* _SOURCE PASSAGE_
Kilcash pays tribute to a heroic figure from Irish history, Lady Iveagh, and places emphasis on the importance of remembering those who have died.
 
Love

To Niall Woods is a vibrant celebration of romantic love that fervently believes in ‘happily ever after’.  In this poem Ní Chuilleanáin depicts an idealised, magical vision of love by referencing traditional folk tales.  She advises her son and his bride to have courage as they start out on the adventure of marriage together:

Leave behind the places that you knew:
All that you leave behind you will find once more.

Street deals with love in a more ambiguous way. In it a man falls in love with the butcher’s daughter who he watches passing by in the street. It appears to be a one sided attraction in that we do not get the butcher’s daughter’s perspective. 

The dark side of love is hinted at when he follows her home one day and sees her bloody footmarks on the stairs.  The reader is left guessing as to the outcome.

History

On Lacking the Killer Instinct deals with a violent period in Irish history which Ní Chuilleanáin’s father took active part – The War of Independence.  She describes how he was chased by ‘a lorry-load of soldiers’, the Black and Tans, a notoriously ruthless force, on one particular occasion and thankful evaded capture. She criticises the need for such violence saying he ‘like the hare should never have been coursed.’

Kilcash details the suffering endured by the Irish people as a consequence of colonialism.  The suppression of religion and theft of natural resources: ‘What will we do now for timber?’ left the people poor and struggling for identity. Leaders were exiled leaving the people unprotected. The poet depicts the scene in apocalyptic terms:

Mist hangs low on the branches
No sunlight can sweep aside,
Darkness falls among daylight
And the streams are all run dry;


Lucina Shynning in the Silence of the Night references Cromwell who was responsible for a violent and chaotic invasion of Ireland in 1649. She describes the dark moments of history as: ‘the waves of darkness’ behind her.

Death

Death and Engines focuses on the inevitability of death in all our lives. Each of us will encounter a moment when we are ‘Cornered’ by death and will have no way to escape.  Some might survive encounters with death and feel ‘relief’ but they cannot escape it forever.  A time will come when it will be ‘too late to stop’.

* _WORK INSTRUCTION 1_
Return the stretch of the poetry notes from "Kilcash pays tribute" through "find once more.", copied word for word.

* _EXERCISE INPUT_
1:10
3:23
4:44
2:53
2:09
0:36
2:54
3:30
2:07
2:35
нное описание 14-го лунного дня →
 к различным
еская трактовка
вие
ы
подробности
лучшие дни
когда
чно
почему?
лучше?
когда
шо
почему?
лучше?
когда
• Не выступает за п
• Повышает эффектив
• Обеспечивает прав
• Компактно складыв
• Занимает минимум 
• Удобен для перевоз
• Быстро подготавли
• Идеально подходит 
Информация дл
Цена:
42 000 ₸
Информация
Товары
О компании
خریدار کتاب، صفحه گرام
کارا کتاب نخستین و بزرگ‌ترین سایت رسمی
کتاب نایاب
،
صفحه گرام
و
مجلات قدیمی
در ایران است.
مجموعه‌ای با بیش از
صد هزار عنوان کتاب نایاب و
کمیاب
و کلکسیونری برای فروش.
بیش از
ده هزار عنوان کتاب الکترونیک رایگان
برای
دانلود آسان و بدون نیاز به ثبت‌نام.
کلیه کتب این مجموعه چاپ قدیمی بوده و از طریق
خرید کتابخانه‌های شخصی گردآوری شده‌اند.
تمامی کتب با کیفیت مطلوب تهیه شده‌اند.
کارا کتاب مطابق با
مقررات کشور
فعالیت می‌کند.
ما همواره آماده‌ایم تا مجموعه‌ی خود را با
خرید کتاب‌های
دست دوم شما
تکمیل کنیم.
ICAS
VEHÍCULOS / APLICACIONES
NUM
* * *
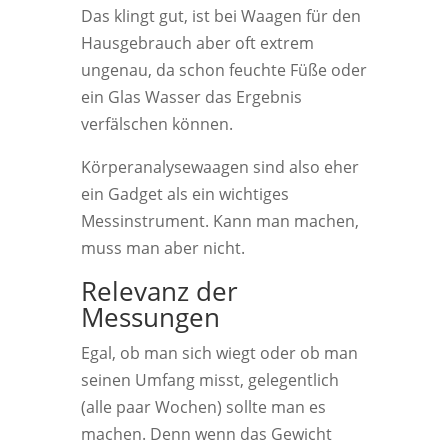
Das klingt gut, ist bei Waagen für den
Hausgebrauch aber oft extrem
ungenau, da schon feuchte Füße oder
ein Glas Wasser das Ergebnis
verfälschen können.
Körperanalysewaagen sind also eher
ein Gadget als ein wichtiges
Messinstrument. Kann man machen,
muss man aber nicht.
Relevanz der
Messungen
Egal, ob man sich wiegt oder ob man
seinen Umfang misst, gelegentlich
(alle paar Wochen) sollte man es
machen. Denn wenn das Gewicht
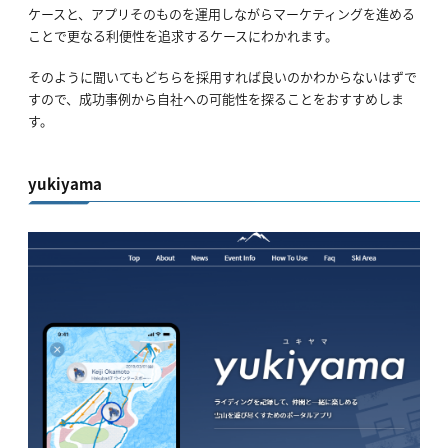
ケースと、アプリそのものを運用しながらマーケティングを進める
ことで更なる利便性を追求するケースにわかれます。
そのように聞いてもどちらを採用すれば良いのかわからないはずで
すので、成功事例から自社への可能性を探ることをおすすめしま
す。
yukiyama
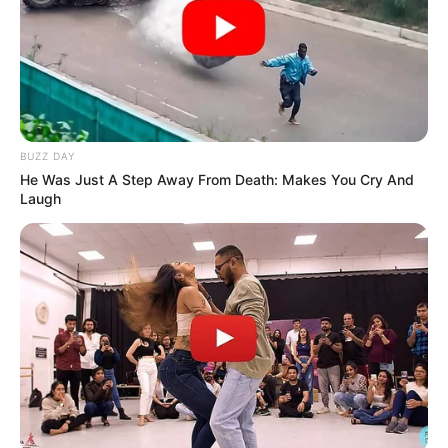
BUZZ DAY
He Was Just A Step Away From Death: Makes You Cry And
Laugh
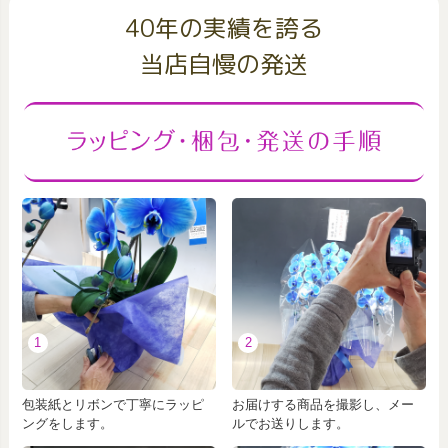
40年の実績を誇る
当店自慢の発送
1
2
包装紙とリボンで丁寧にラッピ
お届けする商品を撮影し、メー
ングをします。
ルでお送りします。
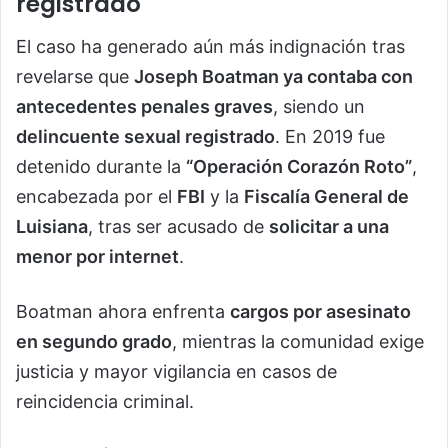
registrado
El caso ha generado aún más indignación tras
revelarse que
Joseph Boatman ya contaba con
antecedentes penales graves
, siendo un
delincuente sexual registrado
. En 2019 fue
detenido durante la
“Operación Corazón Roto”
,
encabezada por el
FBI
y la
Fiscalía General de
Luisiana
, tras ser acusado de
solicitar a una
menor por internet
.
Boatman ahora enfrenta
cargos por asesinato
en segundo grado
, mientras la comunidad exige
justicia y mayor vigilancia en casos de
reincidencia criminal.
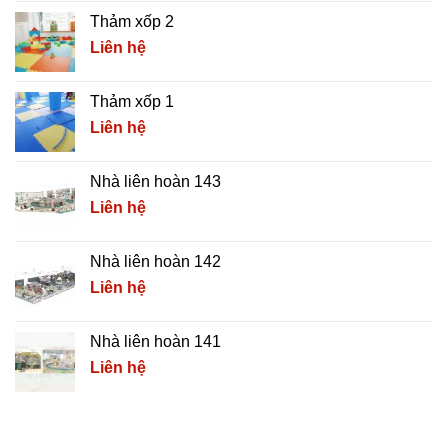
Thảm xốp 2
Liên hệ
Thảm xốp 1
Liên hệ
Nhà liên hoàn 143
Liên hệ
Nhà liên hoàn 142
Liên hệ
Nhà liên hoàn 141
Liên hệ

* _WORK INSTRUCTION 2_
Identify each line of the records that contains the string "هزار", and copy those lines.

* _OUTPUT 1_
Kilcash pays tribute to a heroic figure from Irish history, Lady Iveagh, and places emphasis on the importance of remembering those who have died.
 
Love

To Niall Woods is a vibrant celebration of romantic love that fervently believes in ‘happily ever after’.  In this poem Ní Chuilleanáin depicts an idealised, magical vision of love by referencing traditional folk tales.  She advises her son and his bride to have courage as they start out on the adventure of marriage together:

Leave behind the places that you knew:
All that you leave behind you will find once more.

* _OUTPUT 2_
صد هزار عنوان کتاب نایاب و
ده هزار عنوان کتاب الکترونیک رایگان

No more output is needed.